What you need to do ::
**a.** Name every social grade that the poll article mentions.
**b.** Rewrite the stretch of the poll article from "It is notable" through "under some pressure.", putting "in decline" where "under some pressure" stands.
START Passage
Another worrying sign is that those in the AB social grade, a marketing term to describe people in the middle classes or higher, are even more pessimistic about the prospects for economic growth than lower-earning professions and the unemployed.

These are people running industry and in the professions who could be expected to not only be living the good life, but to have an overview of how things are going. But only 5.1% expect growth and more than a third (33.5%) predict decline over the next 10 years.

That compares with 18.3% of C1 grades (supervisors, junior managers and some professionals) and 17.6% from the C2 group (largely composed of skilled workers) who think things will get better.

These are very low numbers of people thinking they and their children can expect a better life.

Men are more pessimistic about the economic future than women.

More men envisage a return to Troubles-era violence, 15.9%, and a higher proportion of males, 22.8%, expect to see the economy get worse.

For women the proportions are 10.5% for violence and 16.1% for economic growth.

Politics here is usually fought out on identity issues but things are no longer that clear-cut.

Respondents were allowed to choose between British, Irish and Northern Irish identity and there is a spread of views which, particularly for Catholics, did not go along traditional sectarian lines.

It is notable that the Northern Irish identity, which seemed to come to the fore around 2010 and 2011 as people came to terms with devolution, now seems to be under some pressure.

It seems likely that there is some disillusionment with Stormont and the other Northern Ireland institutions people once bought into.

These are the same respondents who, this year and in our previous poll in May 2012, gave devolution a negative rating compared to direct rule. The only difference was that in May 2012 it was -40% and this year it had sunk to -60%.

Respondents were asked whether the term Northern Irish, British or Irish best described them – 13.3% of people polled described themselves as Northern Irish, 20.5% as Irish, while the largest group of 33.4% described themselves as British.

Although 'British' was most popular, there was no sign of a "majority community", and around a quarter of Catholics chose the British designation.

Clearly things are changing – but people are not confident about the way they are heading.
END Passage
START Extracted material
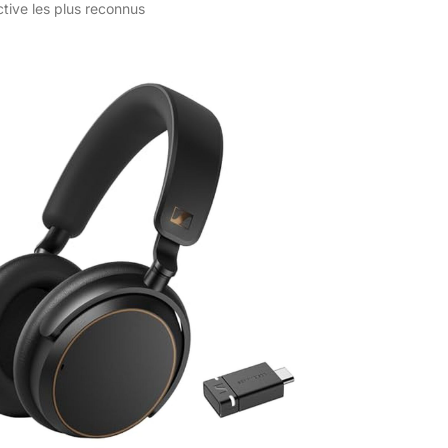
ctive les plus reconnus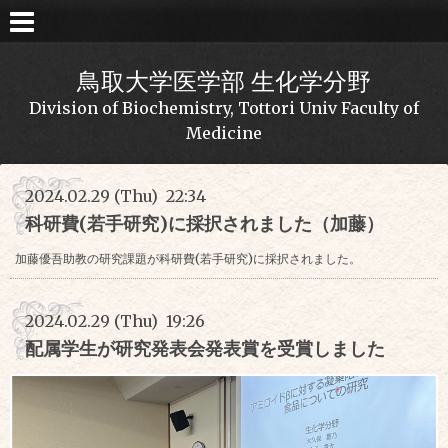
鳥取大学医学部 生化学分野
Division of Biochemistry, Tottori Univ Faculty of
Medicine
2024.02.29 (Thu) 22:34
科研費(若手研究)に採択されました（加藤）
加藤優吾助教の研究課題が科研費(若手研究)に採択されました。
2024.02.29 (Thu) 19:26
配属学生が研究発表会発表賞を受賞しました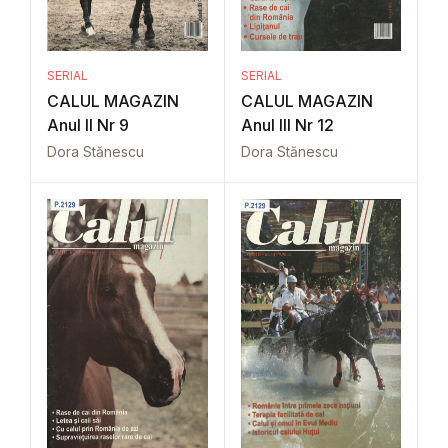
SERIAL
SERIAL
CALUL MAGAZIN
CALUL MAGAZIN
Anul II Nr 9
Anul III Nr 12
Dora Stănescu
Dora Stănescu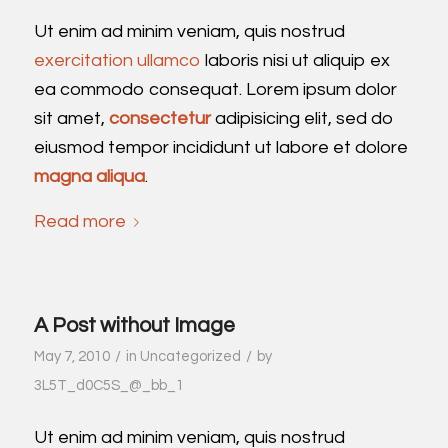
Ut enim ad minim veniam, quis nostrud
exercitation ullamco
laboris nisi ut aliquip ex
ea commodo consequat. Lorem ipsum dolor
sit amet,
consectetur
adipisicing elit, sed do
eiusmod tempor incididunt ut labore et dolore
magna aliqua
.
Read more
A Post without Image
/
/
May 7, 2010
in
Uncategorized
by
3L5T_d0C5S_@_bb_1
Ut enim ad minim veniam, quis nostrud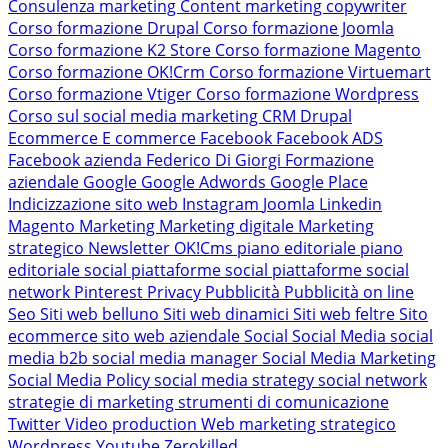
Consulenza marketing
Content marketing
copywriter
Corso formazione Drupal
Corso formazione Joomla
Corso formazione K2 Store
Corso formazione Magento
Corso formazione OK!Crm
Corso formazione Virtuemart
Corso formazione Vtiger
Corso formazione Wordpress
Corso sul social media marketing
CRM
Drupal
Ecommerce
E commerce
Facebook
Facebook ADS
Facebook azienda
Federico Di Giorgi
Formazione
aziendale
Google
Google Adwords
Google Place
Indicizzazione sito web
Instagram
Joomla
Linkedin
Magento
Marketing
Marketing digitale
Marketing
strategico
Newsletter
OK!Cms
piano editoriale
piano
editoriale social
piattaforme social
piattaforme social
network
Pinterest
Privacy
Pubblicità
Pubblicità on line
Seo
Siti web belluno
Siti web dinamici
Siti web feltre
Sito
ecommerce
sito web aziendale
Social
Social Media
social
media b2b
social media manager
Social Media Marketing
Social Media Policy
social media strategy
social network
strategie di marketing
strumenti di comunicazione
Twitter
Video production
Web marketing strategico
Wordpress
Youtube
Zerokilled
END Extracted material
Numbered responses ::
**a.** AB, C1, C2

**b.**
It is notable that the Northern Irish identity, which seemed to come to the fore around 2010 and 2011 as people came to terms with devolution, now seems to be in decline.